Germany's largest airline, Lufthansa, has said it will try to bolster profitability by investing more and extending its low-budget services. The announcement came a month after a 2014/2015 profit warning.
In office for just two months, Lufthansa's new chief executive, Carsten Spohr, made it clear on Wednesday that his company was willing to take up the gauntlet from low-budget operators such as Ryanair and Emirates.
As part of a new strategy to raise profitability, Lufthansa would not only focus on its no-frills subsidiary Germanwings, but would also call into being another low-budget airline for European routes under the Eurowings brand, Spohr said.

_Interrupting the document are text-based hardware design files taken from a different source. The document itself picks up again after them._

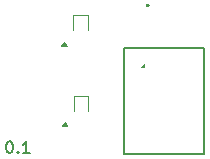
<source format=gto>
%TF.GenerationSoftware,KiCad,Pcbnew,9.0.6-9.0.6~ubuntu22.04.1*%
%TF.CreationDate,2026-01-23T17:02:29+00:00*%
%TF.ProjectId,vm_i2c_pulse_oximeter,766d5f69-3263-45f7-9075-6c73655f6f78,0.1*%
%TF.SameCoordinates,PX577fe70PY4b1a130*%
%TF.FileFunction,Legend,Top*%
%TF.FilePolarity,Positive*%
%FSLAX45Y45*%
G04 Gerber Fmt 4.5, Leading zero omitted, Abs format (unit mm)*
G04 Created by KiCad (PCBNEW 9.0.6-9.0.6~ubuntu22.04.1) date 2026-01-23 17:02:29*
%MOMM*%
%LPD*%
G01*
G04 APERTURE LIST*
%ADD10C,0.200000*%
%ADD11C,0.250000*%
%ADD12C,0.120000*%
G04 APERTURE END LIST*
D10*
X50000Y275000D02*
X725000Y275000D01*
X725000Y-625000D01*
X50000Y-625000D01*
X50000Y275000D01*
X-923985Y-516722D02*
X-914461Y-516722D01*
X-914461Y-516722D02*
X-904937Y-521484D01*
X-904937Y-521484D02*
X-900176Y-526246D01*
X-900176Y-526246D02*
X-895414Y-535770D01*
X-895414Y-535770D02*
X-890652Y-554817D01*
X-890652Y-554817D02*
X-890652Y-578627D01*
X-890652Y-578627D02*
X-895414Y-597674D01*
X-895414Y-597674D02*
X-900176Y-607198D01*
X-900176Y-607198D02*
X-904937Y-611960D01*
X-904937Y-611960D02*
X-914461Y-616722D01*
X-914461Y-616722D02*
X-923985Y-616722D01*
X-923985Y-616722D02*
X-933509Y-611960D01*
X-933509Y-611960D02*
X-938271Y-607198D01*
X-938271Y-607198D02*
X-943033Y-597674D01*
X-943033Y-597674D02*
X-947795Y-578627D01*
X-947795Y-578627D02*
X-947795Y-554817D01*
X-947795Y-554817D02*
X-943033Y-535770D01*
X-943033Y-535770D02*
X-938271Y-526246D01*
X-938271Y-526246D02*
X-933509Y-521484D01*
X-933509Y-521484D02*
X-923985Y-516722D01*
X-847795Y-607198D02*
X-843033Y-611960D01*
X-843033Y-611960D02*
X-847795Y-616722D01*
X-847795Y-616722D02*
X-852556Y-611960D01*
X-852556Y-611960D02*
X-847795Y-607198D01*
X-847795Y-607198D02*
X-847795Y-616722D01*
X-747795Y-616722D02*
X-804937Y-616722D01*
X-776366Y-616722D02*
X-776366Y-516722D01*
X-776366Y-516722D02*
X-785890Y-531008D01*
X-785890Y-531008D02*
X-795414Y-540531D01*
X-795414Y-540531D02*
X-804937Y-545293D01*
D11*
%TO.C,U2*%
X256250Y634000D02*
G75*
G02*
X244250Y634000I-6000J0D01*
G01*
X244250Y634000D02*
G75*
G02*
X256250Y634000I6000J0D01*
G01*
D12*
%TO.C,Q2*%
X-429750Y-384000D02*
X-477750Y-384000D01*
X-453750Y-351000D01*
X-429750Y-384000D01*
G36*
X-429750Y-384000D02*
G01*
X-477750Y-384000D01*
X-453750Y-351000D01*
X-429750Y-384000D01*
G37*
%TO.C,Q1*%
X-434750Y291000D02*
X-482750Y291000D01*
X-458750Y324000D01*
X-434750Y291000D01*
G36*
X-434750Y291000D02*
G01*
X-482750Y291000D01*
X-458750Y324000D01*
X-434750Y291000D01*
G37*
%TO.C,U1*%
X218500Y110000D02*
X190500Y110000D01*
X218500Y138000D01*
X218500Y110000D01*
G36*
X218500Y110000D02*
G01*
X190500Y110000D01*
X218500Y138000D01*
X218500Y110000D01*
G37*
%TO.C,D2*%
X-374750Y-134000D02*
X-374750Y-265000D01*
X-252750Y-134000D02*
X-374750Y-134000D01*
X-252750Y-134000D02*
X-252750Y-265000D01*
%TO.C,D1*%
X-379750Y556000D02*
X-379750Y425000D01*
X-257750Y556000D02*
X-379750Y556000D01*
X-257750Y556000D02*
X-257750Y425000D01*
%TD*%
M02*

</source>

He said the new subsidiary could start operating as early as next spring and would have up to 23 medium-range Airbus A320 jets.
Leaner and cheaper
But Spohr also mentioned plans to provide cheaper long-haul flights, most likely in cooperation with a foreign business partner.
"Turkish Airlines is a potential partner for us, and our talks on the project have already reached an advanced state," the CEO said in a statement.
Spohr added that a final decision was due in the fall of this year. Spohr has been under pressure to speed up the in-house restructuring process ever since he took office.
A month ago he was forced to issue a profit warning for 2014 and 2015 as mounting international competition had made it harder for the German flagship carrier to secure bottom-line profit.